The Emperor Owl, Pt. 17 (Fiction)

I open my eyes. The midday sun, bathing me through the branches and leaves, bleaches my vision, rendering the jagged branches like pencil sketches.

The wave of emotion has knotted my throat and weighs upon my chest, as if every tree, every blade of grass, were fighting to tell me what ails it. I clutch the folder beneath my left arm, then undo the pin holding the fold of my right sleeve and roll it up until, a few inches below the elbow, the stump of my arm emerges like a blind, white mole. The blur of scar tissue makes me shudder with the pain of having had to hide it. A pain that intensifies with every person who discovered the stump, who strained to meet my gaze while hiding their revulsion, as I fought to focus on their words and ignore their pity.

At my feet, the grass traces the scabrous blight burned into the earth by the black vomit. On the trunks of both beech trees, thick welts—where the bark shrank and withered—mark the touch of that mass of muscle and sinew.

The brook murmurs. A breeze stirs. I imagine unseen eyes watching me, but even the birds chirping from the canopy ignore me.

I open my mouth, clear my throat. How will my voice sound after such a long silence?

“I wanted to stay away. I’ve put this off for too many years. You shouldn’t have existed in this world, so I must have invented you. I wanted to forget those memories of someone impossible. If I clung to them, I’d slide down the slope toward believing in a reality different from this ugly, somber world. I tried to convince myself I’d had an accident, that doctors amputated my arm.” When I steal a glance at the stump, the tangle of scars chills me. “But you existed. It happened just as I remember, and I remember every detail.”

The sickening tide that threatens daily to submerge me washes over me. Though I blink to keep tears from surfacing, they gather behind my eyes like water against a dam.

“You warned me, and I ignored you. Most times I need to use the hand that’s missing, I become enraged, but I dodge my own blame. I tried to convince you that you were wrong, even though I knew nothing. Many nights, before falling asleep, I wonder where you are. We came to this forest, to this world, by chance. In these past decades, I’ve lived the best I could, but even the worst moments surpass how I lived before I met you.”

A cavernous echo frays. When I rise onto my tiptoes and strain my ears, the echo fades away. My legs tingle as, for a few seconds, I cling to that illusion. Will I glimpse his silhouette from the corner of my eye? Will the pins and needles prickle?

“Wherever you are, I hope you can forgive me. I convinced you to trust me, and I remember you drawing away before you vanished, knowing that what had happened would be repeated with everyone who persuaded you to escape.”

I look around. Behind me, the grassy slope climbs beneath vines that strangle some branches of the interwoven canopy. At my feet, chunks of bark, sticks, and leaves partially conceal the splatter of muck.

“Your very substance, wherever you might have come from, now flows within me. Your world doesn’t accept returns. I know what you had to endure, why you needed others to keep their distance.”

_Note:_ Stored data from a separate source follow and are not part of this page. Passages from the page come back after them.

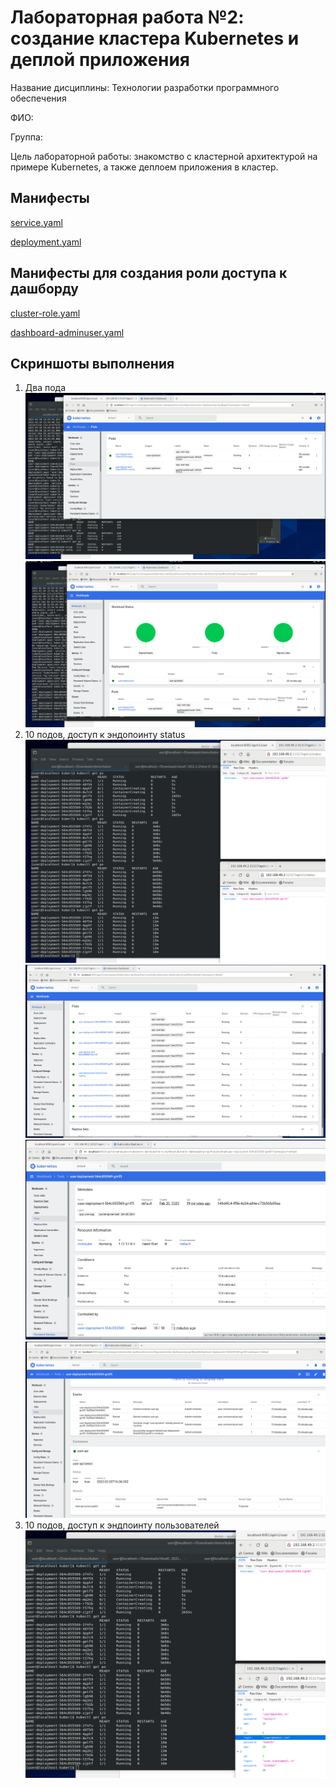 # Лабораторная работа №2: создание кластера Kubernetes и деплой приложения

Название дисциплины: Технологии разработки программного обеспечения

ФИО: 

Группа:

Цель лабораторной работы: знакомство с кластерной архитектурой на примере Kubernetes, а также деплоем приложения в кластер.

## Манифесты
[service.yaml](kuber/service.yaml)

[deployment.yaml](kuber/deployment.yaml)

## Манифесты для создания роли доступа к дашборду
[cluster-role.yaml](dashboard-roles/cluster-role.yaml)


[dashboard-adminuser.yaml](dashboard-roles/dashboard-adminuser.yaml)
## Скриншоты выполнения

1. Два пода
![Alt text](https://github.com/simple-user-tt/lab2/blob/46a9d37dd928b2f66b1d7682b90a05b42e0461b2/screenshots/2%20pods.png)
![Обзор](screenshots/2%20pods%202.png)
2. 10 подов, доступ к эндопоинту status
![Обращение к двум разным подам](screenshots/10%20pods%204.png)
![Обзор](screenshots/10%20pods%201.png)
![Обзор 1](screenshots/10%20pods%202.png)
![Обзор 2](screenshots/10%20pods%203.png)
3. 10 подов, доступ к эндпоинту пользователей
![Просмотр пользователей](screenshots/10%20pods%205.png)
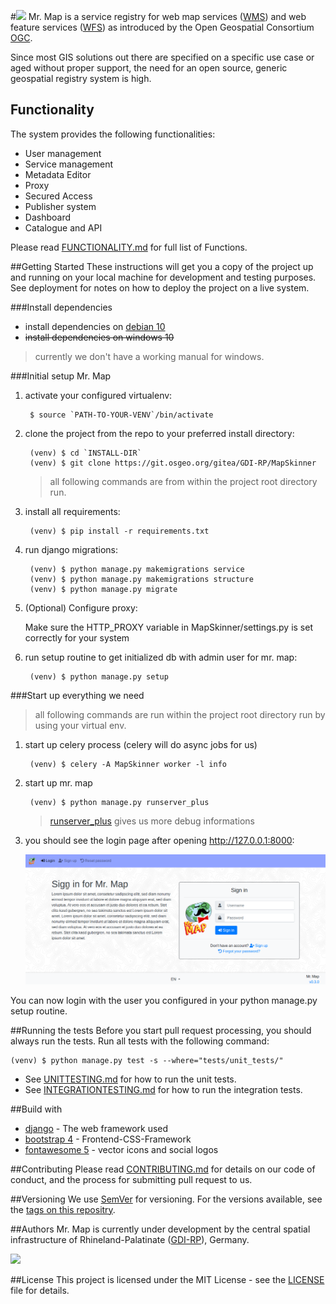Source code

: #<img src="https://git.osgeo.org/gitea/GDI-RP/MapSkinner/raw/branch/pre_master/MapSkinner/static/images/mr_map.png" width="200">
Mr. Map is a service registry for web map services ([WMS](https://www.opengeospatial.org/standards/wms)) 
and web feature services ([WFS](https://www.opengeospatial.org/standards/wfs)) as introduced by the 
Open Geospatial Consortium [OGC](http://www.opengeospatial.org/).

Since most GIS solutions out there are specified on a specific use case or aged without proper support, the need
for an open source, generic geospatial registry system is high.

## Functionality
The system provides the following functionalities:

* User management
* Service management
* Metadata Editor 
* Proxy
* Secured Access
* Publisher system
* Dashboard
* Catalogue and API

Please read [FUNCTIONALITY.md](FUNCTIONALITY.mc) for full list of Functions.
  

##Getting Started
These instructions will get you a copy of the project up and running on your local machine for development and testing purposes. See deployment for notes on how to deploy the project on a live system.

###Install dependencies
* install dependencies on [debian 10](INSTALLDEB10.md)
* <del>install dependencies on windows 10</del> 
> currently we don't have a working manual for windows. 

###Initial setup Mr. Map
1. activate your configured virtualenv:
        
        $ source `PATH-TO-YOUR-VENV`/bin/activate

1. clone the project from the repo to your preferred install directory:
        
        (venv) $ cd `INSTALL-DIR`
        (venv) $ git clone https://git.osgeo.org/gitea/GDI-RP/MapSkinner 

    > all following commands are from within the project root directory run.

1. install all requirements:

        (venv) $ pip install -r requirements.txt
        
1. run django migrations:

        (venv) $ python manage.py makemigrations service
        (venv) $ python manage.py makemigrations structure
        (venv) $ python manage.py migrate

1. (Optional) Configure proxy:
    
    Make sure the HTTP_PROXY variable in MapSkinner/settings.py is set correctly for your system

1. run setup routine to get initialized db with admin user for mr. map:
        
        (venv) $ python manage.py setup
        
###Start up everything we need
> all following commands are run within the project root directory run by using your virtual env.
       
1. start up celery process (celery will do async jobs for us)

        (venv) $ celery -A MapSkinner worker -l info
        
1. start up mr. map

        (venv) $ python manage.py runserver_plus
    > [runserver_plus](https://django-extensions.readthedocs.io/en/latest/runserver_plus.html) gives us more debug informations

1. you should see the login page after opening http://127.0.0.1:8000:

    ![login page](mrmap_loginpage.png)
    
You can now login with the user you configured in your python manage.py setup routine.

##Running the tests
Before you start pull request processing, you should always run the tests.
Run all tests with the following command:

    (venv) $ python manage.py test -s --where="tests/unit_tests/"

* See [UNITTESTING.md](UNITTESTING.md) for how to run the unit tests.
* See [INTEGRATIONTESTING.md](INTEGRATIONTESTING.md) for how to run the integration tests.

<!--ToDo:
##Deployment
What to do here?
-->

##Build with
* [django](https://www.djangoproject.com/) - The web framework used
* [bootstrap 4](https://getbootstrap.com/) - Frontend-CSS-Framework
* [fontawesome 5](https://fontawesome.com/) - vector icons and social logos

##Contributing
Please read [CONTRIBUTING.md](CONTRIBUTING.md) for details on our code of conduct, and the process for submitting pull request to us.

##Versioning
We use [SemVer](https://semver.org/) for versioning. For the versions available, see the [tags on this repositry](https://git.osgeo.org/gitea/GDI-RP/MapSkinner/releases).  


##Authors
Mr. Map is currently under development by the central spatial infrastructure of Rhineland-Palatinate 
([GDI-RP](https://www.geoportal.rlp.de/mediawiki/index.php/Zentrale_Stelle_GDI-RP)), Germany.


<img src="https://www.geoportal.rlp.de/static/useroperations/images/logo-gdi.png" width="200">

##License
This project is licensed under the MIT License - see the [LICENSE](LICENSE) file for details.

I modulate my voice to keep it from breaking. The corners of my eyes burn, and between blinks, my vision glazes over.

“Once it touches you, it contaminates you. I stopped it from killing me, but it flows through my veins, soaks my brain, stains everything I see. It supports me as much as my own skeleton.”

When I close my mouth, I wish I had just parted my lips for the last time. I relax my shoulders, but my left arm tugs my torso towards its side. I loosen that armpit until the folder slides into my hand. I crouch, open the folder, take out the drawing, and set it upon the splatter of muck, fitting it into the clearing amid the grass. I stand up and take two steps back.

In the center of the charcoal-shaded sheet, eraser strokes reveal a greasy heap of muscles and tendons hanging in strips, its surface bulging with buboes. From the heap’s left side, a fibrous, dripping appendage extends, reaching out towards me.

THE END


Author’s note: I wrote this novella in Spanish about ten years ago. It’s contained in the collection titled Los dominios del emperador búho.

Today’s song is “Velouria” by Pixies.

Four of Elena’s novellas translated. Only the stories of Siobhan and Kirochka are left.